Specifically, semaglutide users had a 1.72-times higher risk of psychiatric disorders, and the risk of documented suicidal thoughts was 2.4 times greater. Though the authors cautioned that causality cannot yet be proven, the findings prompted calls for long-term neuropsychiatric monitoring of GLP-1 drug users—especially those using them off-label for cosmetic weight loss.

Meanwhile, case reports and anecdotal evidence from patients describe emotional blunting, loss of interest in previously pleasurable activities, and social withdrawal while on the drug—effects some liken to low-level anhedonia.

Safety Questions Persist

Ozempic’s side effect profile extends beyond its neurological effects. Gastrointestinal symptoms remain the most common adverse effects, with nausea, vomiting, and diarrhea reported in up to 40 percent of users during the first weeks of treatment. More serious concerns include:

• Gastroparesis (stomach paralysis), a debilitating condition now under FDA investigation;
• Pancreatitis, though data remains mixed;
• Gallbladder disease, particularly with rapid weight loss;
• Possible increased risk of macular degeneration, as suggested by recent observational studies;
• Medullary thyroid carcinoma risk, based on rodent studies—though human relevance is unclear.

Despite limited long-term safety data, semaglutide is now widely prescribed for obesity in non-diabetic adults, often in younger populations without serious comorbidities.

A Costly, Lifelong Intervention?

With monthly costs exceeding $1,000 in many countries, semaglutide is not only biologically short-lived but also financially unsustainable for many patients. Without insurance coverage, long-term adherence becomes a barrier—leading to sudden discontinuation, rapid weight regain, and possible psychological effects from perceived “failure.”

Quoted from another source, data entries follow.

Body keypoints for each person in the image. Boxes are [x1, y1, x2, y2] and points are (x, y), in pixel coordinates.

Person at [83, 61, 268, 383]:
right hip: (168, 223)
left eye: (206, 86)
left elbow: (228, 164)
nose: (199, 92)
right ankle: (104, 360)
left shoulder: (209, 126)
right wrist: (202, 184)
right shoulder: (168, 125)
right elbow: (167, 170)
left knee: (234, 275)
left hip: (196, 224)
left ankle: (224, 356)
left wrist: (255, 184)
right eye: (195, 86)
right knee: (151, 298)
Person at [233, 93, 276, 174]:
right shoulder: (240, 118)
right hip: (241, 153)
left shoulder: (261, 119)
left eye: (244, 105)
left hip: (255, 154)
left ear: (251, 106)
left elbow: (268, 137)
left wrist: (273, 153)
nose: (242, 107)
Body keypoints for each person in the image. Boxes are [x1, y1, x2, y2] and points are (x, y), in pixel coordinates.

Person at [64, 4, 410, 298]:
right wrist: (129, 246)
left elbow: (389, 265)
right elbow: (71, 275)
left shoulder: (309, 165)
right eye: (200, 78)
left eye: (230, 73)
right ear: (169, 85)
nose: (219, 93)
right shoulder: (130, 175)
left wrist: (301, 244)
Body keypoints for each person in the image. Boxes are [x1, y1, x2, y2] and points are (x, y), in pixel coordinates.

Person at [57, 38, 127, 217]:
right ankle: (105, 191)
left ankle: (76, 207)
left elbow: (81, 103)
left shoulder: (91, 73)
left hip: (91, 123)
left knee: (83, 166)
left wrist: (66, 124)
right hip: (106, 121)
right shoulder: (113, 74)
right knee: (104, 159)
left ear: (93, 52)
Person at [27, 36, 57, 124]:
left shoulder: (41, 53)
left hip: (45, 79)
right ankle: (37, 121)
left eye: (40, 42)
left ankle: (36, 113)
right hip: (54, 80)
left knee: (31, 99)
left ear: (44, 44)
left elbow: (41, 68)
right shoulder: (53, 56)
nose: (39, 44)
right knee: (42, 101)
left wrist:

This presents an ethical dilemma: prescribing a medication whose benefits require indefinite use, but which is priced and supplied as if it were short-term.

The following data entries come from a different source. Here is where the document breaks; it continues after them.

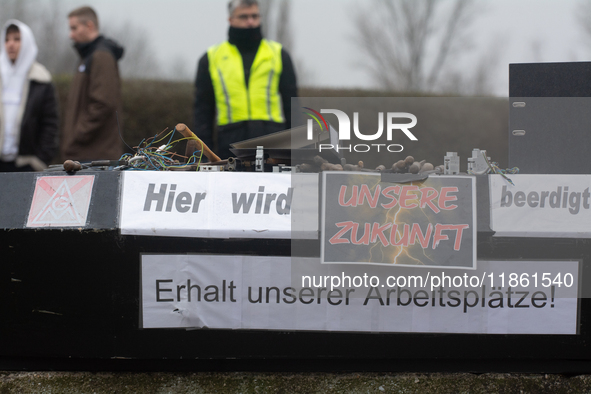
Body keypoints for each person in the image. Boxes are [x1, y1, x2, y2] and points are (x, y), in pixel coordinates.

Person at [193, 0, 298, 159]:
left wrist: (298, 149)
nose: (250, 21)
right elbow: (203, 112)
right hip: (230, 140)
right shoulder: (211, 58)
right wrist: (205, 153)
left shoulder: (279, 54)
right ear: (230, 19)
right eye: (244, 16)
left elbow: (293, 105)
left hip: (272, 138)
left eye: (255, 16)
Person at [61, 6, 124, 162]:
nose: (71, 34)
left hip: (96, 156)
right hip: (84, 154)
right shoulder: (87, 56)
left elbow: (103, 103)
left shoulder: (101, 56)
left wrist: (77, 135)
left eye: (74, 28)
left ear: (89, 25)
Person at [0, 20, 58, 172]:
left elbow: (50, 123)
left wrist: (39, 160)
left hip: (26, 165)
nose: (10, 44)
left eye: (16, 39)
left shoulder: (41, 79)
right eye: (7, 39)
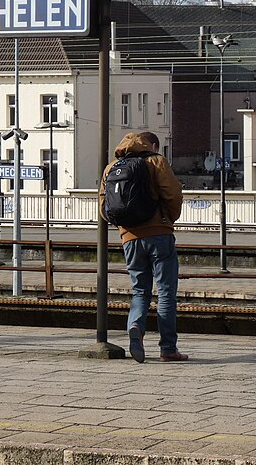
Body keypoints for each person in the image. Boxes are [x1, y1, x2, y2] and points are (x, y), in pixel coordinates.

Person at [99, 131, 186, 364]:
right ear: (153, 145)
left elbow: (103, 206)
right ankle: (168, 349)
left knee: (140, 290)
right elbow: (173, 194)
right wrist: (168, 218)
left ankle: (135, 325)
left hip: (129, 238)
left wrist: (126, 227)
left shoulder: (111, 168)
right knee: (166, 292)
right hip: (160, 234)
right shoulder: (156, 161)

As GLP-1 agonists continue to dominate obesity treatment globally, the evidence base is also growing clearer. These drugs may offer powerful short-term benefits—but they do not cure obesity, do not permanently change metabolism, and may carry underrecognized neurological and psychiatric risks.

For patients and clinicians alike, the message is sobering: the cost of stopping Ozempic is not just biological—it may be behavioral, metabolic, and psychological as well.